La peur de l'eau, de Gabriel Pelletier, propose le canevas idéal pour un jeu de «meurtre et mystère». Un cadavre, plusieurs suspects et autant de motifs. C'est le décor qui change. Bienvenue aux Îles-de-la-Madeleine où le crabe et le poisson ont un goût de mort et de vengeance...

Qui a tué Rosalie Richard?

Le cadavre de la belle des Îles a été découvert, nu et violenté, sur un amas rocheux taillé par la mer en dentelle acérée.

Un dossier trop gros pour le sergent André Surprenant (Pierre-François Legendre) et sa collègue Geneviève Savoie (Brigitte Pogonat), deux policières aussi sympathiques que coincés. On envoie donc le sergent-enquêteur Denis Gingras (Normand D'Amour), Montréalais baveux pour qui un meurtre aux Îles ne peut que se résoudre le temps de dire hameçon. Mais il y a bien des secrets qui se cachent derrière la mort de Rosalie (Stéphanie Lapointe).

«Je suis un grand amateur de polars et j'aime qu'on me donne tous les indices, dit Gabriel Pelletier (Karmina, Ma tante Aline). Je déteste que l'assassin arrive soudainement du champ gauche. J'ai voulu respecter mes principes avec ce film qui comporte toute une galerie de personnages, comme dans les romans d'Agatha Christie.»

Et quels personnages! À commencer par Surprenant et Savoie, aussi emmêlés dans leur travail que dans l'idylle amoureuse se dessinant entre eux. En les voyant agir, la question se pose d'elle-même: ça existe dans la vraie vie?

Oui, assure Pierre-François Legendre. «J'ai un couple d'amis policiers dont la femme est une jeune mère. Courir après les bandits dans la ruelle, ce n'est pas vraiment pour elle, lance-t-il. C'est comme mon personnage. Surprenant ne se voyait pas patrouiller à Montréal avec les gangs de rue.»

Brigitte Pogonat apprécie quant à elle le côté humain de Geneviève. «Elle a un grand coeur, elle est gênée et manque de confiance. Si elle s'est engagée dans la police, c'est pour prendre de la force», dit-elle.

Surprenant et Savoie gagneront en confiance à mesure que l'intrigue se dénouera. «Surprenant ne devient pas un super flic, mais il commence comme ça et finit comme ça», dit Pierre-François Legendre en mimant une tête baissée et une tête relevée.

L'influence des frères Coen

Dans le rôle de Rosalie, Stéphanie Lapointe trouve quant à elle le contre-emploi parfait. Frondeuse, enjôleuse, délinquante à souhait, sa Rosalie est un peu la petite peste des lieux. «Je n'aime pas faire des rôles qui sont des copier-coller de moi, dit la comédienne et chanteuse. C'est sûr que Rosalie est plus insolente que je le suis, mais, plus jeune, j'ai aussi eu mon caractère.»

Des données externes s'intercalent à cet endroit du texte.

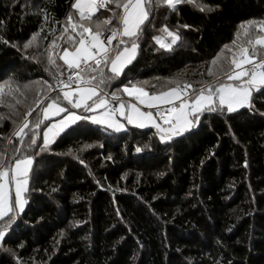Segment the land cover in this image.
<instances>
[{
  "label": "trees",
  "instance_id": "trees-1",
  "mask_svg": "<svg viewBox=\"0 0 264 264\" xmlns=\"http://www.w3.org/2000/svg\"><path fill=\"white\" fill-rule=\"evenodd\" d=\"M72 3L0 0V137L8 136L0 155L13 165L25 153H39L24 194L29 203L13 225V238L0 245V264H264V96L256 97L251 111L205 113L196 128L167 145L152 127L130 124L115 132L78 122L44 152L25 148L13 135L25 119L29 128L36 113L42 119L45 100L62 97L54 86L69 75L59 55L71 29L58 36L70 12L78 19ZM196 4L213 11L201 12ZM105 11L94 17L105 19ZM149 21L121 80L149 94L174 87L177 79L198 88L199 81L225 79L238 53L233 41L247 38L241 25L264 22V0H195L177 11L161 6ZM164 25L181 36L174 50L153 40ZM34 34L35 44L25 49ZM33 46L51 52L55 64L44 67L29 57L36 53ZM219 52L230 58L216 78H208ZM27 83L35 85L25 91ZM118 87L113 82L105 91Z\"/></svg>",
  "mask_w": 264,
  "mask_h": 264
},
{
  "label": "snow or ice",
  "instance_id": "snow-or-ice-1",
  "mask_svg": "<svg viewBox=\"0 0 264 264\" xmlns=\"http://www.w3.org/2000/svg\"><path fill=\"white\" fill-rule=\"evenodd\" d=\"M194 2L195 0H74L71 8L76 10L78 19L74 20L70 12L67 16V26L61 32V36H64L65 33H69V28L71 29L66 40L68 46L63 47L62 54L59 55V59L69 70L67 82L57 79L62 97L57 95L55 98L49 97L45 100L47 106H41L43 118H40V113H36L37 118L32 122L31 128L29 121L25 119L13 135L24 143L25 148H39L40 152H44L50 149L57 137L70 132L72 126L78 122L105 125L115 132H120L126 126L121 122L120 118H123L127 124H134L139 128L151 125L156 129L160 142L167 145L175 137L189 133L205 113L226 111L230 114H239L245 107L253 110L256 97L264 96V22L257 25L249 21L247 26L241 25L244 35L249 37L246 41L248 47L241 45L238 53L232 55L224 80L217 77L213 81H200L199 87L196 88L190 82H181L177 79L171 82L174 87H169L167 91H160L158 94L153 92L151 95L144 87L137 86L131 81L126 84L121 80L122 73L137 57L140 47L138 41L147 28L145 22L149 21L152 9L166 6L172 11H177L182 3ZM196 7L201 12L213 11L211 7L203 4H196ZM100 9H105L111 15L103 20L94 17ZM113 24L116 26L111 27ZM183 27L189 28L188 25ZM257 27L260 31H253ZM106 32L110 34L105 35ZM161 32L166 36H154L153 39L161 49L174 50L173 46L181 40L179 33L169 30L167 25L162 27ZM167 38H170V42ZM35 39L34 34L32 39L25 42L24 48L31 47ZM114 40L117 41L115 45ZM235 43L234 40L233 44ZM52 44L54 45L55 41ZM257 46H261L258 59ZM224 48L228 49V45ZM219 55L218 53L213 57V64ZM47 60L49 65L55 64L51 52ZM48 70L45 68V71ZM208 73L212 75L211 68L208 69ZM113 82L120 87L111 93L105 91ZM65 88L70 90H64ZM3 91V87H0V102ZM11 91L13 89L10 86V94ZM15 91H19V87H16ZM120 92L135 97L140 104H146L150 110L143 111L134 102H123L121 96L117 94ZM65 102V106H61ZM37 103L40 104V101ZM162 105L166 106L163 111L159 110ZM76 109H81V114H77ZM151 109H156L155 113ZM62 113L64 114L62 118L55 121L51 119L60 117ZM31 114L30 110L26 115ZM2 115L0 114V118ZM260 115L264 116V113ZM25 135L29 136L27 142L24 141ZM38 137L42 138V143ZM15 151L20 149L16 148ZM136 151L140 152L141 149L138 147ZM35 155L39 153L34 152L33 155L25 153L15 159L14 165L0 155V245L13 238L12 233L15 231L13 225L18 218H22L20 214L24 213L25 205L29 203L22 194L27 192ZM107 159H111V156ZM5 177H9L8 183L15 184L11 203L9 192L5 189Z\"/></svg>",
  "mask_w": 264,
  "mask_h": 264
},
{
  "label": "rangeland",
  "instance_id": "rangeland-1",
  "mask_svg": "<svg viewBox=\"0 0 264 264\" xmlns=\"http://www.w3.org/2000/svg\"><path fill=\"white\" fill-rule=\"evenodd\" d=\"M112 7L114 8L115 7V5L113 4L112 5ZM101 10V9H100ZM104 15L105 16H109V15H111V13L110 12H108V11H105L104 12ZM75 20V19H74ZM161 35H165L166 36V34H164V33H161V34H159V35H156V36H161ZM61 35H59L58 36V38L60 37ZM240 38H235L236 39V44H238L239 43V46H237V45H234V47H233V49H238V51H239V47L241 46V45H246V47H248V45H247V43H246V41H247V39H249V37H247V38H243V41L241 40L242 39V37L241 36H239ZM37 38V37H36ZM57 38V39H58ZM32 39V38H31ZM168 39V41L170 42V38H167ZM36 40V39H35ZM154 40V39H153ZM154 42H155V44L159 47V45L156 43V41L154 40ZM35 44V42L32 44V45H34ZM34 47V46H33ZM52 47H53V45H52ZM39 48V46H36V47H34V49L36 50V49H38ZM250 48V47H249ZM224 50V52H225V49H223ZM45 53H43V52H40V53H38V51L36 50V53L34 54V55H31V56H29V57H31V58H33V59H37L38 61H40V62H42V64H43V66L45 67L46 65H47V63H48V60H47V54H46V52L47 51H44ZM224 52H219V58L217 59V61H216V63L215 64H213L212 63V61L210 62V64H209V67L208 68H211V70H212V75H209V73L207 72V74H206V76H208V78L209 77H211V79H213V78H216V76H217V74L218 73H220V71H221V69H223V67H225V66H223L224 64H223V62H226L227 63V61L229 60L228 58H230L229 56H227V55H224L223 53ZM217 56V55H216ZM215 56V57H216ZM257 58V57H256ZM213 60V59H212ZM200 82V81H199ZM139 84H141V85H143V83H139ZM34 85H35V83H27V85H26V87L24 88V90L25 91H27V90H29L30 88H33L34 87ZM183 85H181V87H182ZM146 91V90H145ZM147 92V91H146ZM119 96H121V99H124V98H126V95H125V93H122V95H119ZM14 98V97H13ZM132 98H134L135 99V97H132ZM12 99V98H11ZM129 102H134L135 103V101H129ZM47 105H45L44 107H46ZM61 106H64V105H61ZM137 106L138 107H140L138 104H137ZM3 107H5L4 106V104H1L0 105V110L3 108ZM141 108V107H140ZM141 110H143V111H148V110H150V109H143V108H141ZM154 112V111H153ZM0 114H3L2 112H0ZM42 118H43V116H42ZM53 118V117H52ZM124 123H126L127 124V122L126 121H124L123 120V118H120ZM125 124V125H126ZM152 127V126H151ZM155 131H156V129L154 128V127H152ZM195 128H196V126H195ZM7 138H8V136H2V137H0V147H3L2 145H3V143L5 142V141H7Z\"/></svg>",
  "mask_w": 264,
  "mask_h": 264
},
{
  "label": "crops",
  "instance_id": "crops-1",
  "mask_svg": "<svg viewBox=\"0 0 264 264\" xmlns=\"http://www.w3.org/2000/svg\"><path fill=\"white\" fill-rule=\"evenodd\" d=\"M60 54H62V52H61ZM67 90H70V89H67ZM166 91H167V90H166ZM125 95H126V98L122 99L123 102L128 103L130 100H131V101H135V103L138 104L141 108H143V109H148V107H147L146 104H140L138 100H136V99H134V98H132V97H129L126 93H125ZM149 95H151V94H149ZM69 106L71 107V105H69ZM151 110L154 111V109H151ZM154 113H155V112H154ZM77 114H81V113H77ZM62 117H63V116H62ZM62 117H60V118H62ZM60 118H59V119H60ZM57 120H58V119H57ZM121 122L124 123L122 120H121ZM125 124H126V123H125ZM130 125L136 126V125H134V124H130ZM146 127H151V125H146ZM13 165H14V164H13ZM10 175H11V174L9 173V176H10ZM8 180H9V177H5V189L9 192V195H10V203H11V199L14 197V193H15V184H14V182H12V183H8ZM24 194H25V193L22 194L23 197H24Z\"/></svg>",
  "mask_w": 264,
  "mask_h": 264
},
{
  "label": "built area",
  "instance_id": "built-area-1",
  "mask_svg": "<svg viewBox=\"0 0 264 264\" xmlns=\"http://www.w3.org/2000/svg\"><path fill=\"white\" fill-rule=\"evenodd\" d=\"M110 34V33H109ZM107 35V34H106ZM117 43V41H115L114 40V42H113V45H115ZM68 77V76H67ZM67 77L66 78H63V80L65 81V82H67ZM54 89H56V90H59V91H61V86H59L58 84H57V80L55 81V86H54ZM67 89H69V88H65L64 90H67ZM166 106H160V109L159 110H161V111H163V109L165 108ZM156 111V109H154V112Z\"/></svg>",
  "mask_w": 264,
  "mask_h": 264
}]
</instances>
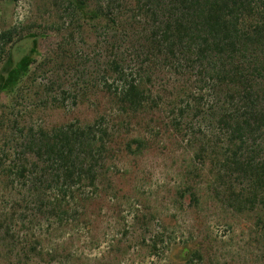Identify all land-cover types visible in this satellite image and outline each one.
<instances>
[{
  "label": "rangeland",
  "instance_id": "1",
  "mask_svg": "<svg viewBox=\"0 0 264 264\" xmlns=\"http://www.w3.org/2000/svg\"><path fill=\"white\" fill-rule=\"evenodd\" d=\"M148 19L125 16L114 35L69 0H0V264H264L262 201L239 207L219 179L229 101L179 60L146 57ZM139 77L149 101L127 110L118 98ZM85 124L106 130L108 153L97 191L76 187L60 220L41 162L24 179L8 171L31 168L39 133Z\"/></svg>",
  "mask_w": 264,
  "mask_h": 264
},
{
  "label": "trees",
  "instance_id": "2",
  "mask_svg": "<svg viewBox=\"0 0 264 264\" xmlns=\"http://www.w3.org/2000/svg\"><path fill=\"white\" fill-rule=\"evenodd\" d=\"M69 1L82 17L91 23H104L103 30L114 35L127 23L125 16L134 12L145 15L149 25L144 29L141 50L146 57L159 56L169 65V60L177 59L183 70L192 69L198 78L210 80L217 95H226L228 107L217 120L226 130L225 151L212 153L210 159L219 155L220 170L225 171L219 179L228 183L226 191L232 201L239 207V203H249L250 209L262 201L264 207V0H122L121 4L119 0H108L106 4L105 0ZM113 49L118 48L113 45ZM111 64L118 80L126 81L117 63ZM30 74L26 68L12 89L14 94L26 85ZM141 85L144 82L139 77L125 84L118 95L127 110L149 101ZM192 109L199 111L200 105L194 104ZM99 126L66 125L39 133L26 147L34 160L31 168L21 164L8 173L24 179L41 162L43 175L50 177L44 192L53 189L48 197L49 214L62 220L72 193L80 191L76 187L83 184L97 191L96 168L103 165L102 156L108 153L103 138L106 130ZM19 133L23 135V130ZM233 176L247 188L236 192L230 180ZM262 231L264 234V224ZM157 244L154 241L151 250Z\"/></svg>",
  "mask_w": 264,
  "mask_h": 264
}]
</instances>
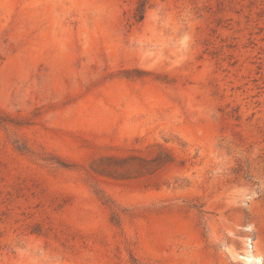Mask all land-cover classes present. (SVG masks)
I'll list each match as a JSON object with an SVG mask.
<instances>
[{
	"label": "rangeland",
	"instance_id": "rangeland-1",
	"mask_svg": "<svg viewBox=\"0 0 264 264\" xmlns=\"http://www.w3.org/2000/svg\"><path fill=\"white\" fill-rule=\"evenodd\" d=\"M0 264H264V0H0Z\"/></svg>",
	"mask_w": 264,
	"mask_h": 264
},
{
	"label": "trees",
	"instance_id": "trees-1",
	"mask_svg": "<svg viewBox=\"0 0 264 264\" xmlns=\"http://www.w3.org/2000/svg\"><path fill=\"white\" fill-rule=\"evenodd\" d=\"M143 11H144V4L142 3L137 9L135 17L137 19H141L143 17Z\"/></svg>",
	"mask_w": 264,
	"mask_h": 264
}]
</instances>
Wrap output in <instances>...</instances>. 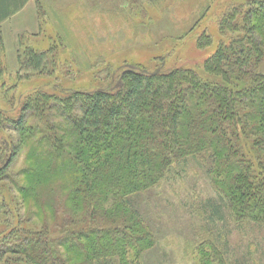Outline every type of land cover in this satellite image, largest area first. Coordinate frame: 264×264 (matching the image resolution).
Here are the masks:
<instances>
[{"label":"trees","instance_id":"obj_1","mask_svg":"<svg viewBox=\"0 0 264 264\" xmlns=\"http://www.w3.org/2000/svg\"><path fill=\"white\" fill-rule=\"evenodd\" d=\"M27 1L0 0V21ZM236 4L218 18L219 35L197 37L200 49L218 39L200 71L127 63L105 86L36 87L17 109L16 84L0 89V126L16 133L0 144V259L144 264L156 236L140 196L193 157L218 195L202 203L219 235L199 243L197 259L232 264L221 227L264 226V0ZM23 43L18 79L54 72L56 44ZM244 252L236 262L251 264Z\"/></svg>","mask_w":264,"mask_h":264},{"label":"rangeland","instance_id":"obj_2","mask_svg":"<svg viewBox=\"0 0 264 264\" xmlns=\"http://www.w3.org/2000/svg\"><path fill=\"white\" fill-rule=\"evenodd\" d=\"M29 1L0 21V89L16 84L12 91L16 109L20 99L36 87L53 91L105 86L127 63L150 68L185 65L200 71L204 60L216 50L218 39L200 49L197 37L205 29L217 34V20L223 11L234 3L245 5L248 0ZM21 39L35 49L56 44L53 73L18 79ZM108 65L112 67L109 72ZM2 99L0 96V105H5ZM10 137L15 138L16 133L0 126V144ZM24 165L22 153L13 167L19 170ZM175 165L167 179L140 196L138 209L156 236L144 264H200L199 243L219 235L212 230L202 203L218 198L207 166L193 157ZM228 223L230 229L220 227L229 244H219L230 262L238 264L248 249L251 257L245 260L264 264V226L253 228L252 223L240 228L233 220ZM0 264L26 263L12 257L0 259Z\"/></svg>","mask_w":264,"mask_h":264},{"label":"crops","instance_id":"obj_3","mask_svg":"<svg viewBox=\"0 0 264 264\" xmlns=\"http://www.w3.org/2000/svg\"><path fill=\"white\" fill-rule=\"evenodd\" d=\"M30 1H31V0H30ZM30 1H29V2H30Z\"/></svg>","mask_w":264,"mask_h":264}]
</instances>
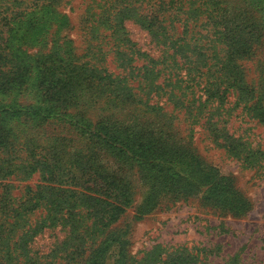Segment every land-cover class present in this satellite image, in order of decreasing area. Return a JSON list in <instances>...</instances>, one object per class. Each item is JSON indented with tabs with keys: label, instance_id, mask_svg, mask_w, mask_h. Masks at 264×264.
<instances>
[{
	"label": "trees",
	"instance_id": "trees-1",
	"mask_svg": "<svg viewBox=\"0 0 264 264\" xmlns=\"http://www.w3.org/2000/svg\"><path fill=\"white\" fill-rule=\"evenodd\" d=\"M58 1L52 0L51 6ZM116 1L120 10L115 14L105 11L95 23L90 38L92 41L109 38L114 42L113 47L122 48L116 55L124 53L127 58L121 64L126 70L124 74H110L105 68L91 66L90 61L82 65L68 63L66 67L53 66L51 56H47L43 60L38 89L49 106H0V116H25L38 122L56 117L54 113L57 110L54 108H62L76 99V87L81 85L83 70V78L99 82L102 88L100 99L113 107L133 108L138 113L136 122L144 121L134 127L104 121H96L92 125L79 120L81 127L77 124L76 127L81 128L88 146L74 154L75 163L65 168L66 173H63L64 169L58 170L41 151L30 153L29 159L27 157L18 167L24 172L39 171L44 184L37 186L35 192L26 193V199L17 207H1L3 220H16L8 225L10 231L4 235L2 244L5 256L13 255L9 261L21 258L23 264H102L111 245L116 242L120 247L115 264H207L192 254L182 252H174L164 258L162 255H155L152 259L144 257L131 263L118 236L113 240L99 239L129 205L131 197L124 177L109 173L101 164L104 156H110L125 166L133 165L142 173V178L149 185L146 200L141 205L143 213L156 205L153 198L156 194L175 195L198 189H204V200L220 211L240 215L248 210V202L233 190L227 179L202 162L190 147L171 142V120L161 114L159 107L149 102L155 92L156 95L168 94V100L175 108L185 109L188 114L192 111L206 113L205 125L216 145L238 154L245 153V158H241L243 161L256 162L261 154L255 150L246 151L243 142L228 134L223 111L228 114L230 109L224 107L228 95L234 94L236 103L247 115L264 123V83L259 88L253 85L247 87L236 64L237 60L251 56L253 46L264 35V0H255L256 13L238 12L229 18L221 14L218 16L217 10L211 11L206 6L200 13L209 12L208 23L199 25L205 33L195 32L196 26L189 28L185 23L182 34L178 35L173 31L169 33L162 26L163 10L155 12V8H150L148 13H144L138 4L141 0ZM23 4V0H0V89L3 91L26 85L32 74L27 55L14 50L11 41L14 26L26 18L27 9L19 7ZM189 4L192 5L190 0ZM130 18L135 19L163 48L159 58H148L124 46L127 38L122 24ZM205 25L209 27L205 28ZM97 29L102 30L98 32ZM105 32H108L107 35ZM99 45L97 42L91 46ZM139 56H146L148 61L142 66L132 64ZM160 77L163 81L158 83ZM134 82L136 86H133ZM15 200L5 198L9 205ZM40 205L45 215L34 224H29V216ZM56 227L66 230L67 236L48 255L51 260L40 262L31 258L27 248L33 237L44 229ZM16 230L21 232L20 242L14 243L12 250L8 241ZM236 263L237 260H231L227 264Z\"/></svg>",
	"mask_w": 264,
	"mask_h": 264
},
{
	"label": "rangeland",
	"instance_id": "rangeland-1",
	"mask_svg": "<svg viewBox=\"0 0 264 264\" xmlns=\"http://www.w3.org/2000/svg\"><path fill=\"white\" fill-rule=\"evenodd\" d=\"M55 2L51 6L52 0H23L25 5L19 6L22 10L27 9L26 18L14 26L11 41L14 50L27 55L32 74L26 85L5 91L0 89V106H49L38 89L40 71L47 56H51L53 66L66 67L68 63L82 65L90 61L91 66L105 68L113 75L126 72L121 64L127 58L124 53L116 55L122 48L113 47L114 42L109 38L95 41L90 38L95 23L105 11L115 14L120 10L116 0ZM190 3L192 5L189 0H141L138 4L144 13H148L150 8H155V12L163 10L162 26L177 35L182 34L185 23L189 28L196 26L195 32L205 33L199 25L208 23L209 12L200 13L206 6L211 11L217 10L218 16L221 14L227 18L238 12L253 14L257 11L255 0H190ZM186 11L188 13L184 14ZM122 25L127 38L124 46L151 59L162 55L163 48L135 19H126ZM101 30L97 29L98 32ZM105 33L107 35L108 32ZM97 42L100 43L98 47L91 46ZM146 56L136 57L137 61L132 64L142 66L148 61ZM236 64L243 73L247 87L253 85L259 88L264 83V35L253 46L251 56L237 60ZM88 68L92 69L90 66ZM81 73L82 81L76 87V99L62 108H54L57 110L54 113L56 117L38 122L25 116H0V264H23L21 258L17 260L19 263L9 261L13 255L6 257L3 251V240L10 231L8 225L16 220H3L1 207H17L26 199V193L35 192L37 186L44 184L39 171L24 172L18 167L31 152L41 151L58 170L64 169L63 173H66L65 168L75 163L74 154L88 146L81 128L76 127V124L81 127L79 120L92 125L96 121H104L134 127L144 121L139 118L140 122H136L138 113L133 108L106 104L99 96L102 89L99 82L83 78L85 72L82 70ZM162 81L160 77L158 83ZM136 84L134 82L133 86ZM149 104L159 107L161 114L171 120V142L190 147L202 162L227 179L233 190L248 202V210L240 215L220 211L204 200V189H198L175 195L156 194L153 197L156 205L143 213L141 205L146 200L149 185L142 178V173L133 165L125 166L110 156H104L101 164L109 173L124 177L131 197L129 205L99 239L113 240L118 236L131 263L144 257L152 259L155 255H162L164 258L174 252H182L192 254L207 264H227L231 260H237L236 264H264V123L247 115L242 106L236 103L234 94L228 95L224 108L230 110L228 114L223 111L228 134L243 142L246 151L255 150L261 154L256 162H246L242 160L245 153L238 154L214 143L205 125L206 113L192 111L188 114L185 109L175 108L168 100V94L156 95V92L151 94ZM10 197L16 200L9 205L5 198ZM44 215L43 206L35 209L29 216V224H34ZM20 234L17 230L11 234L8 241L11 248L14 243L20 242ZM66 236L67 231L61 227L44 229L29 243V256L40 262L50 261L48 255ZM119 247V243L113 242L102 264H115ZM149 254L152 256H147Z\"/></svg>",
	"mask_w": 264,
	"mask_h": 264
}]
</instances>
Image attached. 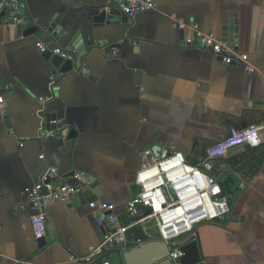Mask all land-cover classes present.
<instances>
[{"label":"crops","instance_id":"1","mask_svg":"<svg viewBox=\"0 0 264 264\" xmlns=\"http://www.w3.org/2000/svg\"><path fill=\"white\" fill-rule=\"evenodd\" d=\"M26 1L22 22L0 21L6 85L0 92V264H102L100 258L84 263L69 257H84L103 242L109 224L98 219L107 220V213L90 202H53L46 213L54 228L46 235L47 248L40 249L25 188L50 167L58 171L55 185H78L75 175L83 173L87 185L97 183L92 201L112 203L127 223V202L139 191L142 151L160 147L197 162L232 130L263 123L264 0H155L156 9L134 17L91 0ZM103 9L107 18L100 22ZM173 17L184 24L175 26ZM53 22L57 28L49 31ZM189 23L238 42L255 71L188 45ZM48 37L62 49L71 45V72L56 70L38 47L39 41L50 45ZM119 41L114 56L111 47ZM81 46L88 52L79 67ZM54 73L62 74L50 86ZM261 138V162L238 170L239 156L249 152L244 146L214 162L225 192L231 174L239 189L225 218L195 228L203 264H264V130ZM142 224L158 236L153 220ZM108 258L123 264L121 250Z\"/></svg>","mask_w":264,"mask_h":264},{"label":"built area","instance_id":"2","mask_svg":"<svg viewBox=\"0 0 264 264\" xmlns=\"http://www.w3.org/2000/svg\"><path fill=\"white\" fill-rule=\"evenodd\" d=\"M93 4L102 3L105 8H116L129 17L156 9L155 0H91ZM27 8L26 0H0V21L5 23L22 22V14ZM4 13V14H3ZM173 24L183 25V19L173 17ZM189 33L185 37L188 45H198L218 55L225 63H242L250 72L255 68L249 63L248 53L242 52L238 42L225 41L214 32L203 31L197 23H189ZM120 43L111 47V53L117 56ZM42 52L46 44L39 41ZM54 53L65 59H73L75 55L57 47ZM62 73L58 74L61 75ZM57 74L50 76V86H53ZM6 88L0 75V92ZM42 97L41 100H46ZM4 102L0 94V103ZM264 122L252 124L246 128L234 129L224 139L209 145L203 157L196 163L190 162L185 154L162 152L155 154L152 149L140 153V167L137 173L139 191L127 202L129 221L123 222L115 213V206L104 201H92L90 207L107 213L109 232L103 242L92 246L84 257L70 255L72 262H90L100 258L102 264H113L108 258L110 252L123 250L131 246L128 230L138 223L153 220L156 224L157 237L165 241L170 249V258L177 261L184 252L183 244L195 235V228L203 223H210L225 218L231 211L230 201L226 196L220 178L213 174L214 162L225 157L233 149L244 146L256 148L261 145ZM46 135L55 133L44 130ZM44 154L40 155L43 159ZM58 176L55 167H50L37 183L25 188L35 210L31 216L33 234L37 240L47 234V207L56 201L71 203L77 194V184L64 182L55 185ZM78 182H86L83 173H77ZM104 219L99 218L98 224L103 225Z\"/></svg>","mask_w":264,"mask_h":264},{"label":"water","instance_id":"3","mask_svg":"<svg viewBox=\"0 0 264 264\" xmlns=\"http://www.w3.org/2000/svg\"><path fill=\"white\" fill-rule=\"evenodd\" d=\"M119 11V10H118ZM4 14V13H3ZM126 15V14H125ZM107 18V10L103 9L100 14L97 15L98 21L103 22ZM57 28V22H53L48 27L49 31H53ZM226 31V30H225ZM64 33V32H63ZM62 35L59 33L57 39ZM79 36L75 35V38ZM228 38V37H227ZM226 40V37H224ZM47 42H51L50 37H48ZM50 45L47 46L46 51L44 52V56L46 59L50 60L53 67L62 73H69L73 70L74 60L72 59H65L59 54L53 52L55 48L58 47L56 41L49 43ZM93 42L89 41L88 45H92ZM71 45H67L66 49H71ZM78 49L79 58L77 65L81 67V58L87 54V50L85 46H81ZM67 50V51H68ZM244 124L239 127V129L243 128ZM155 154L161 153V148L156 147L154 150ZM168 154L173 152H168ZM86 179L89 181V177L86 175ZM227 189H226V196L229 201H232L235 197L236 191L239 189V184L235 182L234 175L231 174L224 179L223 182ZM230 183L235 185V189L230 188ZM97 183L92 180V183L87 185L85 182H81L77 185L78 192L76 195L73 196L72 203L78 204V202H91L95 199V195L93 193H97ZM71 204V203H70ZM108 221L104 220L103 225L108 226ZM47 225L49 231L53 230V224L51 221L47 219ZM128 238L131 242V246L129 248L123 249L122 251V259L123 264H203L202 263V256L200 252L199 243L195 237L192 235L182 246V250L184 252L183 256H181L177 261H174L170 258V249L168 244L157 238L149 235L147 231L144 229L142 223H138L135 226L131 227L128 232ZM38 246L40 249L47 248V240L46 236L37 240Z\"/></svg>","mask_w":264,"mask_h":264},{"label":"trees","instance_id":"4","mask_svg":"<svg viewBox=\"0 0 264 264\" xmlns=\"http://www.w3.org/2000/svg\"><path fill=\"white\" fill-rule=\"evenodd\" d=\"M248 149H249V152L241 154L239 156L240 158L237 162L238 164L236 165V168L238 170H241V168L245 166L254 164L255 162H261L263 159L262 156H260L259 154H256L257 153L256 151H258L259 153L258 148H248ZM253 153L256 154L255 157L253 156ZM193 163H196V162H193Z\"/></svg>","mask_w":264,"mask_h":264}]
</instances>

Comme pour ses rôles antérieurs, la comédienne a travaillé son personnage avec Muriel Dutil. «On a cherché ensemble les traits du personnage. J'ai essayé de jouer Rosalie dans les silences, dit Stéphanie Lapointe. C'est la liberté de l'acteur de camper son personnage entre les lignes.»

Le film de Gabriel Pelletier est adapté du roman On finit toujours par payer de Jean Lemieux. En plus d'aimer le lieu, le cinéaste a été séduit par l'ambiance, le côté modeste et tranquille de l'endroit, où la moindre affaire inusitée suscite de vives réactions.

«Durant le tournage, je pensais beaucoup aux frères Coen, dit M. Pelletier, et particulièrement à Fargo. J'aime ce côté petite vie terre-à-terre. C'est pour cela qu'il y a cet humour décalé dans le film. Au-delà du drame, je ne voulais pas qu'on se prenne trop au sérieux.»

La peur de l'eau sort en salle le 27 janvier.

Entre Earl et Igor

Pas simple, un tournage aux Îles-de-la-Madeleine, disent la productrice Nicole Robert et le réalisateur Gabriel Pelletier. D'abord parce que le film avait une grosse distribution. Ensuite parce qu'il fallait transporter tout le matériel, y compris plusieurs véhicules, à des centaines de kilomètres de Montréal. Une grosse logistique. De plus, il fallait composer avec les éléments. Lorsque l'automne chasse l'été aux Îles, le vent se lève, la mer se gonfle, la pluie s'en mêle. Les conditions météo changent constamment. «Nous avons tourné entre deux ouragans. On a eu la queue d'Earl en préproduction et on était carrément dans Igor au moment du tournage de la scène extérieure où l'on découvre le cadavre de Rosalie», dit Gabriel Pelletier. Des regrets? Pas du tout. Faire avec les éléments a des inconvénients, mais aussi des avantages. Jamais on n'aurait pu profiter de moyens techniques susceptibles de recréer les conditions idéales dans lesquelles cette scène a été tournée, dit le cinéaste. M. Pelletier tenait à tourner à l'automne. «Ça me permettait d'avoir des ciels grandioses, nuageux, menaçants.» Des conditions parfaites pour un décor de meurtre et mystère, en somme.